This is a very apocalyptic culture. When you are always in it, you don’t notice but it’s the most striking of its features. I still feel startled by this every day. We experienced some really major collapses back in the late 1980s and 1990s. Do you know what it’s like when everybody loses all of their savings, at once, overnight? This happened to us. And people did go nuts over it, understandably. But nobody went as nuts as Americans go every day over completely imaginary crises. I’ve lived in Canada, and there’s nothing remotely like this. It’s unique.
This isn’t a uniformly negative thing. A youthful freshness of perspective is not bad at all. Problems only begin when society becomes very atomized. The constant apocalyptic blaring creates an unbearable affect for some folks. That unbearable affect is easily contained if you are surrounded by people who anchor you in reality: a close family, a group of close friends, a real (not online) community of some sort.

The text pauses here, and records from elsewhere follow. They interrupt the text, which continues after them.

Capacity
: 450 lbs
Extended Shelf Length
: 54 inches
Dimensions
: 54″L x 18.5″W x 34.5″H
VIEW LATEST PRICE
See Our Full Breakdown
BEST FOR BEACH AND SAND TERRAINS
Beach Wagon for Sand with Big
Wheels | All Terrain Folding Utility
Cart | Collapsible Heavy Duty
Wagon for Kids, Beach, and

When the idea that the world is ending implants in the mind of a very lonely person, that person starts expecting death. It’s impossible to live, constantly fearing that the end is coming at any, completely unpredictable time. It’s not shocking that at least a few such people will engineer a situation of controlling both death and a group of people.
This kind of apocalyptic mentality can only avoid creating all sorts of insanely sick scenarios if it exists in a society that is very good at building cohesion. Neurosis is defined as “living in the expectation of something bad that’s about to happen.” We need to stop being so in love with this neurosis.
Look at this morning’s post. We are freaking out the kids with our incessant screeching about existential crises and imminent collapses. It’s easy to blame some dumb buggers from a hundred years ago but they didn’t cause this. We are.